Dad and I were on the deck on a sunny afternoon. We were talking of poetry, although it was difficult to concentrate. The cacophony of chainsaws, stone cutting, pressure washing, leaf blowers and weed whackers tends to do that to conversation.
Thoreau never heard any of that noise at Walden. Just the sound of railroads and that sound truly vexed him. He knew what it meant. Everyone should read Thoreau on railroads. He foretold our future with future technology.
Cutting through the two-stroke engine din, I asked Dad what his favorite poem was. He didn’t hesitate and said “Dover Beach” by Matthew Arnold. I knew the poem, but not like Dad did. I’ll never know a poem like he does. He told me first encountered it in high school and then recited it, probably the first such recital of its kind with a chainsaw grinding in the distance.
The sea is calm tonight.
The tide is full, the moon lies fair
Upon the straits; on the French coast the light
Gleams and is gone; the cliffs of England stand,
Glimmering and vast, out in the tranquil bay.
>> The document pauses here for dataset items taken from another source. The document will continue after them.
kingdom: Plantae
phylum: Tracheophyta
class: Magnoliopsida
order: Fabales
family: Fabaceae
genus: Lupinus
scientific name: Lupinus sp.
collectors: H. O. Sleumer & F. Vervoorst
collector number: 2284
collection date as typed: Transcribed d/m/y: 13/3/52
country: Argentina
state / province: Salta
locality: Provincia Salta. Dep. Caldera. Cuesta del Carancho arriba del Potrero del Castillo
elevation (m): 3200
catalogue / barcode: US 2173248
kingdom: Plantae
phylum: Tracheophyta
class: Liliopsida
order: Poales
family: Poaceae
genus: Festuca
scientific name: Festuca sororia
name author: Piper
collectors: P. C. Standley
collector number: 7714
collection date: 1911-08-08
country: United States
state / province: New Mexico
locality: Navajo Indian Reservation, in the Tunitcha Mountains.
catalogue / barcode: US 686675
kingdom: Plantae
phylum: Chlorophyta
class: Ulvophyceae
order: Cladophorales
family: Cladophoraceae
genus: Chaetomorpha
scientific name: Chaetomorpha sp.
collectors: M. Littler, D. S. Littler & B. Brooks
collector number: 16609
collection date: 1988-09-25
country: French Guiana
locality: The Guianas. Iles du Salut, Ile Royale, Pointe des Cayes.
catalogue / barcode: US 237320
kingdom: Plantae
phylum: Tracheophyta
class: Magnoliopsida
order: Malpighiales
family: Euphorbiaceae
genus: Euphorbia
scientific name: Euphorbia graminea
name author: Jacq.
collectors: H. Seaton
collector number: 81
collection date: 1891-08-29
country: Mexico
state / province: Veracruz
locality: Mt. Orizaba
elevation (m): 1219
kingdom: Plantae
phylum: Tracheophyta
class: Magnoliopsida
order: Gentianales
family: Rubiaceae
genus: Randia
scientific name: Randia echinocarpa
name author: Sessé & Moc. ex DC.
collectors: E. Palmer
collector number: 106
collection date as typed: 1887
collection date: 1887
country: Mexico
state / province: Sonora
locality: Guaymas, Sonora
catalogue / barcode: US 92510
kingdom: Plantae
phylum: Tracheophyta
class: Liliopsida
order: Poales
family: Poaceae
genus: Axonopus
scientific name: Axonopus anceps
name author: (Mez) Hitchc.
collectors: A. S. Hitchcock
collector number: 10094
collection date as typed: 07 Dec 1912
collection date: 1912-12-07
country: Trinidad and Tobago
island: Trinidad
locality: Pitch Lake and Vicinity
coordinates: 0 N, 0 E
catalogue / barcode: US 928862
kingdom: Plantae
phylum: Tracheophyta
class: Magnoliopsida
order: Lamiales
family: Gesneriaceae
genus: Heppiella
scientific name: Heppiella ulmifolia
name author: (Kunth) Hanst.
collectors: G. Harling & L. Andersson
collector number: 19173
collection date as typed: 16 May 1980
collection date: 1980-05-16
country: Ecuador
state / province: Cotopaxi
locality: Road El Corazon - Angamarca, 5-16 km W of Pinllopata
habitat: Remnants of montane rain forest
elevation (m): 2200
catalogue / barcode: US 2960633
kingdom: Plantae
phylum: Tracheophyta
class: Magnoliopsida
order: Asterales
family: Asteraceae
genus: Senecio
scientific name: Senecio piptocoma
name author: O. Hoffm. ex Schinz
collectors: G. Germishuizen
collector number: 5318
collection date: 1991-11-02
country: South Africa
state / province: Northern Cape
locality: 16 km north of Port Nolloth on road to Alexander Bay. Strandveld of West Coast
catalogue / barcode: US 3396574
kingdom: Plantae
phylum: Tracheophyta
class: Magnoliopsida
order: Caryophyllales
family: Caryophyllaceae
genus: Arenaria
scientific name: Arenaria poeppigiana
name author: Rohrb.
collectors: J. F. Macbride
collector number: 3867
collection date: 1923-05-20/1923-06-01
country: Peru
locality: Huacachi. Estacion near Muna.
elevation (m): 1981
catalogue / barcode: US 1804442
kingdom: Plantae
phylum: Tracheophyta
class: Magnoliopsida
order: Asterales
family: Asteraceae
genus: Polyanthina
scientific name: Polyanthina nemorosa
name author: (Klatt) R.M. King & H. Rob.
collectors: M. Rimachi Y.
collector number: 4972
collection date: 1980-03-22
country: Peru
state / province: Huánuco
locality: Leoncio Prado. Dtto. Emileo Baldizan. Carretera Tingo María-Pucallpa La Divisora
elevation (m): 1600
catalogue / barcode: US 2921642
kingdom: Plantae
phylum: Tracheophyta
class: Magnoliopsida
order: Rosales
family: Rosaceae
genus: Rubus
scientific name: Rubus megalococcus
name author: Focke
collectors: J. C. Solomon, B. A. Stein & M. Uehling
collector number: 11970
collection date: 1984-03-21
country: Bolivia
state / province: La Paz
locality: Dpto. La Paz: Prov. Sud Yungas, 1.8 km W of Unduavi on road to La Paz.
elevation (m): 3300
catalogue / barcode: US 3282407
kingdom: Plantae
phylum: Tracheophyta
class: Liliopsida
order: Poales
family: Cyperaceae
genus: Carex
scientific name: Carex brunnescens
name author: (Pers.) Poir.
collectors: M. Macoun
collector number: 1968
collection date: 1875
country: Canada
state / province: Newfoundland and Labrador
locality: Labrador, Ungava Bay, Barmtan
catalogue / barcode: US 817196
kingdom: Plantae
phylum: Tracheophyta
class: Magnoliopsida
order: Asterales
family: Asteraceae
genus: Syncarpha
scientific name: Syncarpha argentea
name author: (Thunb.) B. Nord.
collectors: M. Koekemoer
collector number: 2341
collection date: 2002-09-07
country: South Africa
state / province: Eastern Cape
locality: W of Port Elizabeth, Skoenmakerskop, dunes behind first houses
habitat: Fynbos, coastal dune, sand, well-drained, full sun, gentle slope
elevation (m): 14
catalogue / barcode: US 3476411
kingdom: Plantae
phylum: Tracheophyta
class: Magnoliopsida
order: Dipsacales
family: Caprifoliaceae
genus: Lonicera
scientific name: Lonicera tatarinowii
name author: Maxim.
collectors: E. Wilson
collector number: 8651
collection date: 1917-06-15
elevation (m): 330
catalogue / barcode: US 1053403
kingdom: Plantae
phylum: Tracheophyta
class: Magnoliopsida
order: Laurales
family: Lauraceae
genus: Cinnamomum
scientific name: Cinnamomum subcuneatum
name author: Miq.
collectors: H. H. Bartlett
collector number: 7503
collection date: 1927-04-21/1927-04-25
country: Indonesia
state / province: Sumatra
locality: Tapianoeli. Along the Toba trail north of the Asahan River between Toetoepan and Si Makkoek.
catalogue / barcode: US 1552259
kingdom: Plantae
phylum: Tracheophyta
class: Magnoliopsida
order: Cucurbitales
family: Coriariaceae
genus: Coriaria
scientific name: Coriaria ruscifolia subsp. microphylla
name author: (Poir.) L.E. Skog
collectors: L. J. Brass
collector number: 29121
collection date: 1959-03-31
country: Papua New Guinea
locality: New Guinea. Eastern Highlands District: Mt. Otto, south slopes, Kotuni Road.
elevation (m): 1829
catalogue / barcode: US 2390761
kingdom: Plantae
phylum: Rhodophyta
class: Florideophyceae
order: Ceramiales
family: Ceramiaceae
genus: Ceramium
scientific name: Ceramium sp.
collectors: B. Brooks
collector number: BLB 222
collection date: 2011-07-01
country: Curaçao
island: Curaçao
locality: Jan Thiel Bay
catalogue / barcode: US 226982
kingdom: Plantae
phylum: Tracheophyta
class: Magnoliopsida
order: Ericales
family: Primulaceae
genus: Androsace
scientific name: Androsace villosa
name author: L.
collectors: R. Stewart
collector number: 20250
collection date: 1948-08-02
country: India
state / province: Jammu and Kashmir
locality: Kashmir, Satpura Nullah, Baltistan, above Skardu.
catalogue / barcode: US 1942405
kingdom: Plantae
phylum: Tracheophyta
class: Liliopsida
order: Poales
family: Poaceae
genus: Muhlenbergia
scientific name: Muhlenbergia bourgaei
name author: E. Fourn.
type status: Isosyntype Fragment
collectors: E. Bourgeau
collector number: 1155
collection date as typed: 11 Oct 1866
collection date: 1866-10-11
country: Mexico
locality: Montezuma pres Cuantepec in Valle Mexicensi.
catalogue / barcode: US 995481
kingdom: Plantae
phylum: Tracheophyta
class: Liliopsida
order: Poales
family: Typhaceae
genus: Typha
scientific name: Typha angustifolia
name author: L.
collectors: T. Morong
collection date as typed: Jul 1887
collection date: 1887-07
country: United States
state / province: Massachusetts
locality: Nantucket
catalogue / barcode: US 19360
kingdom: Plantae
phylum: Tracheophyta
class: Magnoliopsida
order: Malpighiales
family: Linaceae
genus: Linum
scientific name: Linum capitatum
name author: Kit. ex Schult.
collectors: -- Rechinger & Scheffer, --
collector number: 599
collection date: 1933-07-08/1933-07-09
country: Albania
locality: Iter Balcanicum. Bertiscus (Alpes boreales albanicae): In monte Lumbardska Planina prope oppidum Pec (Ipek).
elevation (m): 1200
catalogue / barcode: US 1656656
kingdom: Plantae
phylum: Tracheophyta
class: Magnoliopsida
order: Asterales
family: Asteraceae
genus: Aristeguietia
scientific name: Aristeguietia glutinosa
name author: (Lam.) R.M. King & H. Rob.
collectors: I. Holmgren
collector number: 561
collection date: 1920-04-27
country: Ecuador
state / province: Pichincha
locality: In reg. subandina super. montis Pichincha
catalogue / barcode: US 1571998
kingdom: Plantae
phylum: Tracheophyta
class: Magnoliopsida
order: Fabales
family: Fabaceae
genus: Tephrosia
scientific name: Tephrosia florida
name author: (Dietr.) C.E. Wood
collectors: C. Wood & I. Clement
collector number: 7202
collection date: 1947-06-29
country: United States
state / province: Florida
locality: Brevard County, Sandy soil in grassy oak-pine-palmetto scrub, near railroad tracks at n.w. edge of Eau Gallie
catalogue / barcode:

Come to the window, sweet is the night-air!
Only, from the long line of spray
Where the sea meets the moon-blanched land,
Listen! you hear the grating roar
Of pebbles which the waves draw back, and fling,
At their return, up the high strand,
Begin, and cease, and then again begin,
With tremulous cadence slow, and bring
The eternal note of sadness in.
Sophocles long ago
Heard it on the Aegean, and it brought
Into his mind the turbid ebb and flow
Of human misery; we
Find also in the sound a thought,
Hearing it by this distant northern sea.
The Sea of Faith
Was once, too, at the full, and round earth’s shore
Lay like the folds of a bright girdle furled.
But now I only hear
Its melancholy, long, withdrawing roar,
Retreating, to the breath
Of the night-wind, down the vast edges drear
And naked shingles of the world.
Ah, love, let us be true
To one another! for the world, which seems
To lie before us like a land of dreams,
So various, so beautiful, so new,
Hath really neither joy, nor love, nor light,
Nor certitude, nor peace, nor help for pain;
And we are here as on a darkling plain
Swept with confused alarms of struggle and flight,
Where ignorant armies clash by night.
We talked about what Arnold was after or not after in this poem. It turns from the ocean to the loss of human faith and our eternal ignorance. I said to Dad that in a million visits to the ocean, I have never felt the ocean angry or sad or depressed or the way Arnold depicts in the poem. It’s the ocean. It rolls in and then writers try to make something metaphorical. I have been guilty of that. The ocean will roll in long after writers have disappeared from the planet. That might be a good thing.
I asked Dad if he wanted “Dover Beach” read at his funeral. He said that might be a good idea. It won’t be me. I have no talent for that sort of thing.
I asked him if he something else in mind for his service. He said that was all up to me.